## Introduction

This example notebook reproduces the official Ray example - [Ray AIR XGBoostTrainer on Kubernetes](https://docs.ray.io/en/latest/cluster/kubernetes/examples/ml-example.html#) without deploying a Kubernetes Cluster. It demonstrates the seamless utilization of this component for launching Ray tasks in either a distributed or non-distributed manner. 

The serverless deployment of the Ray cluster brings significant advantages to users, eliminating the complexities of managing Kubernetes Clusters and leading to operational cost savings.Compared to a traditional Kubernetes cluster that runs continuously, incurring costs even during idle periods without active Ray tasks (such as training jobs or predictions), this implementation leverages the serverless nature of Vertex AI. As a result, users are charged only for the resources utilized during each task execution, ensuring a more efficient and cost-effective structure.

### Environment Setup
1. Go to the ray_cluster directory and install the dependencies required for running this notebook
2. Restart the notebook to see if the kernel is identified automatically. If not, run `python -m ipykernel install --user --name ray_cluster` and restart the notebook.
3. Choose the kernel installed with the name `ray_cluster`



In [1]:
# Import dependencies
from kfp.components import load_component_from_file
from google.cloud import aiplatform
from google.cloud.aiplatform import pipeline_jobs
from kfp import compiler
from kfp.dsl import pipeline

In [2]:
def trigger_pipeline(
    project_id: str,
    project_location: str,
    staging_bucket: str,
    vertex_pipe_sa: str,
    pipeline_func_name: str,
    parameter_values: dict = None,
    enable_cache=False
):
    """Compile and submit a pipeline job to Vertex

    Args:
        project_id (str): GCP project ID running the pipeline
        project_location (str): GCP project location where pipeline runs
        staging_bucket (str): GCS bucket to host pipeline files
        vertex_pipe_sa (str): Vertex service account to run the pipeline
        pipeline_func_name (str): The name of pipeline function
        parameter_values (dict, optional): The parameters passed to the pipeline function. Defaults to None.
        enable_cache (bool, optional):Whether to enable cache or not. Defaults to False.
    """
    compiler.Compiler().compile(pipeline_func_name, package_path=f"{pipeline_func_name}.json")
    aiplatform.init(
        project=project_id,
        location=project_location,
        staging_bucket=staging_bucket,
    )

    job = pipeline_jobs.PipelineJob(
        display_name="dummy_pipeline",
        template_path=f"{pipeline_func_name}.json",
        parameter_values=parameter_values,
        enable_caching=enable_cache,
    )

    job.submit(
        service_account=vertex_pipe_sa,
    )

In [3]:
# Setup variables
project_id = "" # GCP project id
project_location = "" # GCP project location
pipeline_staging_path = ""  # Vertex pipeline staging path
vertex_pipe_sa = "" # Vertex pipeline service account

ray_train_bucket = "" # GCS bucket to host ray model
smoke_test = " --smoke-test --disable-check"
batch_mark_100G = " --size 100G --disable-check"
ray_script= ( 
    # Clone ray. If ray is already present, don't clone again.
    "git clone --branch ray-2.6.3 https://github.com/ray-project/ray || true;"
    # Run the benchmark.
    "cd ray/release/air_tests/air_benchmarks/workloads;"
    f"sed -i 's#/mnt/cluster_storage#{ray_train_bucket}#g' xgboost_benchmark.py;"
    "cat xgboost_benchmark.py;"
    "python xgboost_benchmark.py"
)

In [4]:
# Import the Ray component
# from datatonic_pipeline_components.ray_cluster import ray_cluster
ray_cluster = load_component_from_file("../ray_cluster/component.yaml")

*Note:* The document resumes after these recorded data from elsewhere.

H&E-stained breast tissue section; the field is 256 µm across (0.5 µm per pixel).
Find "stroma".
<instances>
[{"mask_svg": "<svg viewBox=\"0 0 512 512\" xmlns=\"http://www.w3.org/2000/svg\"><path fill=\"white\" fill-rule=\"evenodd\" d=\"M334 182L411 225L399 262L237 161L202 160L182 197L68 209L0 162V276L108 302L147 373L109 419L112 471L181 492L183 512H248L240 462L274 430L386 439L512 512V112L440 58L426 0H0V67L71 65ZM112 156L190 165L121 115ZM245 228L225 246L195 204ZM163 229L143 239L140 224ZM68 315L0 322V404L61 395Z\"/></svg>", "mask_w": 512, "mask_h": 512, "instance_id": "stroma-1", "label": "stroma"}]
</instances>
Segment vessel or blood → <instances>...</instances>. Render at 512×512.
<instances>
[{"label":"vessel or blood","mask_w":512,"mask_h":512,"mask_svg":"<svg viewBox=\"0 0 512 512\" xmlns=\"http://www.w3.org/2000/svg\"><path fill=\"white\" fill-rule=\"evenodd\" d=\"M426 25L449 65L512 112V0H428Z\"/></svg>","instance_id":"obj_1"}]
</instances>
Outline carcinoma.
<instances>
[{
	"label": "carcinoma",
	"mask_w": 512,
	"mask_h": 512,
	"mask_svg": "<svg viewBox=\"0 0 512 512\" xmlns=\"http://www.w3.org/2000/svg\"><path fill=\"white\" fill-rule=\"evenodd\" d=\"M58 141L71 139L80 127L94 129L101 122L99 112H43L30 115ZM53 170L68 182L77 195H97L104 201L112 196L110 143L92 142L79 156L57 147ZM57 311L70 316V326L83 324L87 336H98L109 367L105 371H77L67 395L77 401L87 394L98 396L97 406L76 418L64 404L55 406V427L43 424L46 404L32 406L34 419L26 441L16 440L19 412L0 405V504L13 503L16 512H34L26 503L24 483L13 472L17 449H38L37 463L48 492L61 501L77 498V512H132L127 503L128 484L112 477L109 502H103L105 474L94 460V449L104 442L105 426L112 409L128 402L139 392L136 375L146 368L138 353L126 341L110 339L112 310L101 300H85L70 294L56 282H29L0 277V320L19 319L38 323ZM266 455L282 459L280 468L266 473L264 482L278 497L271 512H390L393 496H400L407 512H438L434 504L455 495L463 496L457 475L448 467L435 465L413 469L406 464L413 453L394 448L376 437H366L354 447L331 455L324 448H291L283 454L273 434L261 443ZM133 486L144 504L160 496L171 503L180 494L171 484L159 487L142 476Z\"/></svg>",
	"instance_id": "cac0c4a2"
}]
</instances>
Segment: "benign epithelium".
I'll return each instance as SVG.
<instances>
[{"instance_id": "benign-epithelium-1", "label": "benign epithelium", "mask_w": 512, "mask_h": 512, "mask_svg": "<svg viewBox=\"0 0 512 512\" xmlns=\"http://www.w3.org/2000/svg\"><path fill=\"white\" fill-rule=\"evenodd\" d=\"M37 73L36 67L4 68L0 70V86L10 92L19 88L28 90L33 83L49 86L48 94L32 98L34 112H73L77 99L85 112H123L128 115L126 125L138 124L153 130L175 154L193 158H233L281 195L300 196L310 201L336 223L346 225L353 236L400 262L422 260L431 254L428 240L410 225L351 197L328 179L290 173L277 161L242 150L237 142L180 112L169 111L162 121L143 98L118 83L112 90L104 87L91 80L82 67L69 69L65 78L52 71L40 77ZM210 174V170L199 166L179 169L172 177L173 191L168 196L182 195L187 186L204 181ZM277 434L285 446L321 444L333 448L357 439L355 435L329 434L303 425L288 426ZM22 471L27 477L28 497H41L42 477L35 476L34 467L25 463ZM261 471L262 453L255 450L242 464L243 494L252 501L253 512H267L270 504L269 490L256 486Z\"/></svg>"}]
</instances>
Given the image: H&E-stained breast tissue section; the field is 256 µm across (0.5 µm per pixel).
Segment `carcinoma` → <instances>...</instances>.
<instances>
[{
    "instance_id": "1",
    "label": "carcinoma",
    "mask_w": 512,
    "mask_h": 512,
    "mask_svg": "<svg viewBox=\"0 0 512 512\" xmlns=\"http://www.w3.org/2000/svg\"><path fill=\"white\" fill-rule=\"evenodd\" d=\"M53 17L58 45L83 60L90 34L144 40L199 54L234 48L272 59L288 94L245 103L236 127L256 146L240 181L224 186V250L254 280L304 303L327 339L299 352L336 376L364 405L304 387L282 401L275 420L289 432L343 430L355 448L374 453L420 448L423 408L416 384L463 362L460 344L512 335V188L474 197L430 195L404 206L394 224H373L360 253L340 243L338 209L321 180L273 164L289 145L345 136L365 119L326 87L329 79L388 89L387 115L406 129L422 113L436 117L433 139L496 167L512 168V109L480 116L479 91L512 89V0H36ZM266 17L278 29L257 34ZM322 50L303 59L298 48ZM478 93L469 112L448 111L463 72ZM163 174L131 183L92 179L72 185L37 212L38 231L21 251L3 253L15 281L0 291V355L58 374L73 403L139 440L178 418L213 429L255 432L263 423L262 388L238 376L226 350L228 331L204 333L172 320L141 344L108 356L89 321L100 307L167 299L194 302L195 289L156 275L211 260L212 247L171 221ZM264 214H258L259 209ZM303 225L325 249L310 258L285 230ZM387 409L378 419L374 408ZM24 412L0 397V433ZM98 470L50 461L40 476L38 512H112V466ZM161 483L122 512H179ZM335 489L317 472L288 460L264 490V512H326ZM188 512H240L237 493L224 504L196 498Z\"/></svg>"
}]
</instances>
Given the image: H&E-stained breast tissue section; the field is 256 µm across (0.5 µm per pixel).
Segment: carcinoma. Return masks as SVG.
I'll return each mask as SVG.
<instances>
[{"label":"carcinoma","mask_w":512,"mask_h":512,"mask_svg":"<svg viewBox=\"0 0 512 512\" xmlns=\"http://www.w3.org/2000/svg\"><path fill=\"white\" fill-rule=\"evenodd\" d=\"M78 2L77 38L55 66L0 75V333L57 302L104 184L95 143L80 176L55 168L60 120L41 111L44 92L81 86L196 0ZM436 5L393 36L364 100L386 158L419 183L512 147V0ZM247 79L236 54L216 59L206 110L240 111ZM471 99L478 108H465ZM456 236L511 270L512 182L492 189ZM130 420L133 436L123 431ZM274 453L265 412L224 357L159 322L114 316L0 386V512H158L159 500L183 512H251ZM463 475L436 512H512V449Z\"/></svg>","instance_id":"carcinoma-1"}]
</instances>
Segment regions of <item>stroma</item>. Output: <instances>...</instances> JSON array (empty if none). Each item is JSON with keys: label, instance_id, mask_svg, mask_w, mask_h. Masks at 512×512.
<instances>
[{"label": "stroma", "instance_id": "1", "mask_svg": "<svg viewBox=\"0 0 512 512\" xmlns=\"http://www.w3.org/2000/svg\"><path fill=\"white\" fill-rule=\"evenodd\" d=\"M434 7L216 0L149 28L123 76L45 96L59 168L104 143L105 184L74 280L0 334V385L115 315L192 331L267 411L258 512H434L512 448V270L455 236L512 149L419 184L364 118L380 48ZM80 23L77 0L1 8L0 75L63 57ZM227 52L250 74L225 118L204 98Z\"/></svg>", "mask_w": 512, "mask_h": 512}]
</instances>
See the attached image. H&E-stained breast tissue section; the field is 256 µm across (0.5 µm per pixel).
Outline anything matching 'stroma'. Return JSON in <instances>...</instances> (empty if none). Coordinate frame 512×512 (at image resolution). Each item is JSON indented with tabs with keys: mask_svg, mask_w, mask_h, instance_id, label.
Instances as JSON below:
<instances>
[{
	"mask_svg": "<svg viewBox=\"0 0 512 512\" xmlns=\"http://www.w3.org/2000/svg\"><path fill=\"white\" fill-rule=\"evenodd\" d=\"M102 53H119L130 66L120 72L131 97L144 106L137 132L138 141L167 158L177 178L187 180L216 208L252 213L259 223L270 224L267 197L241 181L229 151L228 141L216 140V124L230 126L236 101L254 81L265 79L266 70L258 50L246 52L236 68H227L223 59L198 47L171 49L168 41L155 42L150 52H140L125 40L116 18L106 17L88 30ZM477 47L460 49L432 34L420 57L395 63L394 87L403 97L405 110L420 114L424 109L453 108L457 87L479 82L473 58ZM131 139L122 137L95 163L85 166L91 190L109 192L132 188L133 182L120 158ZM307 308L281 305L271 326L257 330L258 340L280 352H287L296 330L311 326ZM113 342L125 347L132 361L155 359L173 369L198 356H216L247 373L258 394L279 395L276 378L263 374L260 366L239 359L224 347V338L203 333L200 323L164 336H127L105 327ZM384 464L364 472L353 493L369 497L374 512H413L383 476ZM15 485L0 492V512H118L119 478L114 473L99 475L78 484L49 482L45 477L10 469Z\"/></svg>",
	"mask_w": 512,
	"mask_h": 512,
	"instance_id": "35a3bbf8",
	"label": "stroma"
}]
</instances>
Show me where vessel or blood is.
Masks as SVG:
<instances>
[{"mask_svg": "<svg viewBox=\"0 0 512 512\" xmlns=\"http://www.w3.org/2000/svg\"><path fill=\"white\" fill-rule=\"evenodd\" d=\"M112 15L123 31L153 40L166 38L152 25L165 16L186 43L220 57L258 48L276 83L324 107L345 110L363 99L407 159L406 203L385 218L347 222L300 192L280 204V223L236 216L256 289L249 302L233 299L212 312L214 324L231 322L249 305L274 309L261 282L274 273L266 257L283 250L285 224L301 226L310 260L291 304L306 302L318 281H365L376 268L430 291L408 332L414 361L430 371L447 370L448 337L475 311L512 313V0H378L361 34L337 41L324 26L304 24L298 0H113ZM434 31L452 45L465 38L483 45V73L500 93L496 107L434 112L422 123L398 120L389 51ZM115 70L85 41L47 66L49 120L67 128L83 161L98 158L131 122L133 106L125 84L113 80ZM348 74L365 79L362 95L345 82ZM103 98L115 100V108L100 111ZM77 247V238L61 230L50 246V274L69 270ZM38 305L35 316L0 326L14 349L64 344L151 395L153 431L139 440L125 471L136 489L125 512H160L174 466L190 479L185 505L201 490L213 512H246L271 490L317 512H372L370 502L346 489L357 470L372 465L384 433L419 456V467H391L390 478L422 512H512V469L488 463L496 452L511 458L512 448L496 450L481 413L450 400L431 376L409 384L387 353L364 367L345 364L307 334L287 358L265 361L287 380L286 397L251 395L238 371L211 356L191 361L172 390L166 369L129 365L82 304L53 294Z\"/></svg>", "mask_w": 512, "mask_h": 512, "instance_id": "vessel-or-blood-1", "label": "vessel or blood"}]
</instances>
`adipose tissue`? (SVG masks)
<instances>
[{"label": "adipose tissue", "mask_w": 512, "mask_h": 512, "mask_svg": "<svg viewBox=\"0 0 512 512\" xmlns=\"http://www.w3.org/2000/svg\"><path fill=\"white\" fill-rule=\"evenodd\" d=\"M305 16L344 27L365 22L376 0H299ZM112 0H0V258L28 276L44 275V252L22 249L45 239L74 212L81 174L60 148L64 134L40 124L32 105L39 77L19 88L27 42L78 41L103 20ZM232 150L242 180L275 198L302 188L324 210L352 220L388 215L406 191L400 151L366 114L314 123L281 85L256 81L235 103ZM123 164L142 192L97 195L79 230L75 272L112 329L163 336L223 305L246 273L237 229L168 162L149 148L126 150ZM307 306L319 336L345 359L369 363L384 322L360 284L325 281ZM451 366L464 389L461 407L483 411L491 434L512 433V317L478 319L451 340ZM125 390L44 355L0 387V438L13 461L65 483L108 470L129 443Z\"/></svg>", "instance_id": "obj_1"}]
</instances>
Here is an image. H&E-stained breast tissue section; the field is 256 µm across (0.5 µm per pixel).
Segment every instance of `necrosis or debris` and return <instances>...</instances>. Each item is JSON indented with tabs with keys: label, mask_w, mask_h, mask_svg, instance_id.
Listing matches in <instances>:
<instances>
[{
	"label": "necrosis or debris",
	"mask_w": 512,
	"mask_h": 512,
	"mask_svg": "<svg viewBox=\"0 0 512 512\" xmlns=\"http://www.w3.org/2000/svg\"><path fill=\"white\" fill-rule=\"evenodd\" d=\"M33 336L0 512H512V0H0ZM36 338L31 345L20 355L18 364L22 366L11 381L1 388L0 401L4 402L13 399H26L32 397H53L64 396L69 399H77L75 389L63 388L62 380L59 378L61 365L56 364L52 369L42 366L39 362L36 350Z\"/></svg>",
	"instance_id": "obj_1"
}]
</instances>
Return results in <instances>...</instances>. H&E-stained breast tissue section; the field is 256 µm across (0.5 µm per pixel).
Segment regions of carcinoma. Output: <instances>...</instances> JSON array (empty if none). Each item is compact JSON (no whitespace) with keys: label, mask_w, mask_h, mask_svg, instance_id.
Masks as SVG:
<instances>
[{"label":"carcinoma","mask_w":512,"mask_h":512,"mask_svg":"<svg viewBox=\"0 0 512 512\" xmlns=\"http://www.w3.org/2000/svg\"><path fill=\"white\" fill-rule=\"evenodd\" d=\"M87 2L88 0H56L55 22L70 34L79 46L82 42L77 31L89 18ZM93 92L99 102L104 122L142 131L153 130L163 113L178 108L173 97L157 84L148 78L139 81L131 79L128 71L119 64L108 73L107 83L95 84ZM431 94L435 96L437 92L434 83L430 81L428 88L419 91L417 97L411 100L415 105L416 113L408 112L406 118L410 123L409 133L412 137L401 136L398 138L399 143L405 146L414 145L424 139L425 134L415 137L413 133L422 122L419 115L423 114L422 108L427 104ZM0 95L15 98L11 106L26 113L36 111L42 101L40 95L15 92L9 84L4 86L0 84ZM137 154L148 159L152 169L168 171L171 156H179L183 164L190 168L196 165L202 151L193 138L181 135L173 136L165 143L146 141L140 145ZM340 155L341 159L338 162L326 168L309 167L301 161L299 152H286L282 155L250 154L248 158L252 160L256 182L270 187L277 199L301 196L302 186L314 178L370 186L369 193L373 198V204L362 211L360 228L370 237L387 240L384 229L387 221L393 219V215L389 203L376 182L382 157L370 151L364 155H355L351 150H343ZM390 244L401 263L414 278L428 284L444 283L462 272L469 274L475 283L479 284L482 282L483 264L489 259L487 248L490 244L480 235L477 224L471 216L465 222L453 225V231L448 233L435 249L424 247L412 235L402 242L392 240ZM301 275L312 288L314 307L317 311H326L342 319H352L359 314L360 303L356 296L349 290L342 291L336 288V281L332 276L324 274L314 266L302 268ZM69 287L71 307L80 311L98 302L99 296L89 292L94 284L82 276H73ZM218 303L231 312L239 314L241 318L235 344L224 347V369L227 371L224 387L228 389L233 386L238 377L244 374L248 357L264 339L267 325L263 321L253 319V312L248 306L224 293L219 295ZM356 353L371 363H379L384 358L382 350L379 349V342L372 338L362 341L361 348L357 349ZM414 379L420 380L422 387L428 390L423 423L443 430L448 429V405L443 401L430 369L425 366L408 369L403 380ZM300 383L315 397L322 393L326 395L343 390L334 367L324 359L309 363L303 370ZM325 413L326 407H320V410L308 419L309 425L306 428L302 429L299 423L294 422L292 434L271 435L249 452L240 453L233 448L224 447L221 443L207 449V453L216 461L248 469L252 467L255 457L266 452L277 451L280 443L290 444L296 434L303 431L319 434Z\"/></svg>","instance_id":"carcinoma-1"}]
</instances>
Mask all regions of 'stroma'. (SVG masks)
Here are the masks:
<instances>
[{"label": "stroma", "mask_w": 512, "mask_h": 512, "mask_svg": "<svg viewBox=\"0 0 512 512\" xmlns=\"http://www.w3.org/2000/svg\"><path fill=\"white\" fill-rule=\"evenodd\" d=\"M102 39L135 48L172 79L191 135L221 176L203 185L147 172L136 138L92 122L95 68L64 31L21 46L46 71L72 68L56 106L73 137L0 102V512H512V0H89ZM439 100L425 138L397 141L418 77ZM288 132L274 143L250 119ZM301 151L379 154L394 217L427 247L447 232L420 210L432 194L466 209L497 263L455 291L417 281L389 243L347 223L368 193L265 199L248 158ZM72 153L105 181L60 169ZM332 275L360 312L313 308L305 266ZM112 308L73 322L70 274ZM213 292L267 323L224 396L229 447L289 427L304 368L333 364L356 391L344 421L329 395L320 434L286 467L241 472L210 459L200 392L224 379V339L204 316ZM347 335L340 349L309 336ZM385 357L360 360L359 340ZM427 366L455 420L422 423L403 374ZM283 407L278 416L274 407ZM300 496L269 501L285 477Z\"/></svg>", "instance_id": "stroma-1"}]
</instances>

### Case 1: Launch a non-distributed training task

The following example indicates how to use this component to run a non-distributed task.

In [5]:
@pipeline(name='ray-non-dist-example')
def smoke_test_pipeline():
    ray_cluster(
        ray_task_cmd=ray_script+smoke_test,
        node_config_cmd="pip install xgboost xgboost_ray"
    ).set_display_name("ray_smoke_test")

In [6]:
trigger_pipeline(
    project_id=project_id,
    project_location=project_location,
    staging_bucket=pipeline_staging_path,
    vertex_pipe_sa=vertex_pipe_sa,
    pipeline_func_name=smoke_test_pipeline,
)

#### Results
The [job](https://console.cloud.google.com/vertex-ai/locations/europe-west2/pipelines/runs/ray-non-dist-example-20230821134932?project=dt-pc-dev) succeed with the following metrics

- training_time: 29.78 seconds
- prediction_time: 19.95 seconds

### Case 2: Launch a distirbuted training job

The following example shows how to leverage this component to run a distributed training job. Firstly, create a custom training job from this component, where you can specify the machine types, replicas and other computational resource parameters. The output is another component with distributed spec configured. Sebsequently, embed the new component in a vertex pipeline definition. 

In [7]:
from google_cloud_pipeline_components.v1.custom_job import create_custom_training_job_from_component

In [8]:
dist_ray = create_custom_training_job_from_component(
    component_spec=ray_cluster,
    display_name="ray_cluster",
    machine_type="e2-standard-16",
    replica_count=10)

In [9]:
@pipeline(name='ray-dist-example-100g')
def ray_training_100g():
    dist_ray(
        project=project_id,
        location=project_location,
        ray_task_cmd=ray_script+batch_mark_100G,
        node_config_cmd="pip install xgboost xgboost_ray"
    ).set_display_name("ray_100G")

In [10]:
trigger_pipeline(
    project_id=project_id,
    project_location=project_location,
    staging_bucket=pipeline_staging_path,
    vertex_pipe_sa=vertex_pipe_sa,
    pipeline_func_name=ray_training_100g,
)

#### Results
The [job](https://console.cloud.google.com/vertex-ai/locations/europe-west2/pipelines/runs/ray-dist-example-100g-20230807152129?project=dt-pc-dev) succeed with the following metrics

- training_time: 687.145 seconds
- prediction_time: 709.824 seconds